[YOUR OBJECTIVE]
All of the entries below need to be repeated exactly.

----- RECORDS PROVIDED -----

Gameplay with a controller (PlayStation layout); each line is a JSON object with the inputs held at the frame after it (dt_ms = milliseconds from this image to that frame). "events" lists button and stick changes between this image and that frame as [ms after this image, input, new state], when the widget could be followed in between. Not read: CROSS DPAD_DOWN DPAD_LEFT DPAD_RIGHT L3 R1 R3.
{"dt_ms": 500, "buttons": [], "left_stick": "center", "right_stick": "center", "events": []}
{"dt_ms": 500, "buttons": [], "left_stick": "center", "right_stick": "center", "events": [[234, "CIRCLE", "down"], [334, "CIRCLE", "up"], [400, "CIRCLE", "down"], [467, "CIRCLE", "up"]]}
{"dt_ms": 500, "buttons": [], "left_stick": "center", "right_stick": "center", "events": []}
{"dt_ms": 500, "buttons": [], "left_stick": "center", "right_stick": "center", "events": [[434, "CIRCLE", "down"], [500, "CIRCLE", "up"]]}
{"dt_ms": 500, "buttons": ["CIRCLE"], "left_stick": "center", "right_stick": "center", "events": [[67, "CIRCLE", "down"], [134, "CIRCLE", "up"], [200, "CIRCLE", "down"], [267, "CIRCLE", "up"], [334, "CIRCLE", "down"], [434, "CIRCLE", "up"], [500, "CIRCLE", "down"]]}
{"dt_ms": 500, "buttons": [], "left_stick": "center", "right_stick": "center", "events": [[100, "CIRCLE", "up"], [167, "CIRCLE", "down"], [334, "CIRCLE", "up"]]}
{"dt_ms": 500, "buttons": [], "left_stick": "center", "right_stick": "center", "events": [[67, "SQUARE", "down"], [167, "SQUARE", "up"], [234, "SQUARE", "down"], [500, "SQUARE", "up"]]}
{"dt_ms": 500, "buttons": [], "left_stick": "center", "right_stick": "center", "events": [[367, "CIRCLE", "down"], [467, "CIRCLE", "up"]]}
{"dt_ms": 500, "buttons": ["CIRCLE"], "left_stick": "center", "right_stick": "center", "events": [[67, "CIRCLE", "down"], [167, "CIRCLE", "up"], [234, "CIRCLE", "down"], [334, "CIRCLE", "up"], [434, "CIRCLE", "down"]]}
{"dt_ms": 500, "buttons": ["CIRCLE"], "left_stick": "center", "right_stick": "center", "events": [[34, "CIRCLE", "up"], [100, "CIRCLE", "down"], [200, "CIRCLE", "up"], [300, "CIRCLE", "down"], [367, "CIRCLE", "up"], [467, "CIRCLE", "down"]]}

-----

[OUTPUT OF THE EXERCISE]
Gameplay with a controller (PlayStation layout); each line is a JSON object with the inputs held at the frame after it (dt_ms = milliseconds from this image to that frame). "events" lists button and stick changes between this image and that frame as [ms after this image, input, new state], when the widget could be followed in between. Not read: CROSS DPAD_DOWN DPAD_LEFT DPAD_RIGHT L3 R1 R3.
{"dt_ms": 500, "buttons": [], "left_stick": "center", "right_stick": "center", "events": []}
{"dt_ms": 500, "buttons": [], "left_stick": "center", "right_stick": "center", "events": [[234, "CIRCLE", "down"], [334, "CIRCLE", "up"], [400, "CIRCLE", "down"], [467, "CIRCLE", "up"]]}
{"dt_ms": 500, "buttons": [], "left_stick": "center", "right_stick": "center", "events": []}
{"dt_ms": 500, "buttons": [], "left_stick": "center", "right_stick": "center", "events": [[434, "CIRCLE", "down"], [500, "CIRCLE", "up"]]}
{"dt_ms": 500, "buttons": ["CIRCLE"], "left_stick": "center", "right_stick": "center", "events": [[67, "CIRCLE", "down"], [134, "CIRCLE", "up"], [200, "CIRCLE", "down"], [267, "CIRCLE", "up"], [334, "CIRCLE", "down"], [434, "CIRCLE", "up"], [500, "CIRCLE", "down"]]}
{"dt_ms": 500, "buttons": [], "left_stick": "center", "right_stick": "center", "events": [[100, "CIRCLE", "up"], [167, "CIRCLE", "down"], [334, "CIRCLE", "up"]]}
{"dt_ms": 500, "buttons": [], "left_stick": "center", "right_stick": "center", "events": [[67, "SQUARE", "down"], [167, "SQUARE", "up"], [234, "SQUARE", "down"], [500, "SQUARE", "up"]]}
{"dt_ms": 500, "buttons": [], "left_stick": "center", "right_stick": "center", "events": [[367, "CIRCLE", "down"], [467, "CIRCLE", "up"]]}
{"dt_ms": 500, "buttons": ["CIRCLE"], "left_stick": "center", "right_stick": "center", "events": [[67, "CIRCLE", "down"], [167, "CIRCLE", "up"], [234, "CIRCLE", "down"], [334, "CIRCLE", "up"], [434, "CIRCLE", "down"]]}
{"dt_ms": 500, "buttons": ["CIRCLE"], "left_stick": "center", "right_stick": "center", "events": [[34, "CIRCLE", "up"], [100, "CIRCLE", "down"], [200, "CIRCLE", "up"], [300, "CIRCLE", "down"], [367, "CIRCLE", "up"], [467, "CIRCLE", "down"]]}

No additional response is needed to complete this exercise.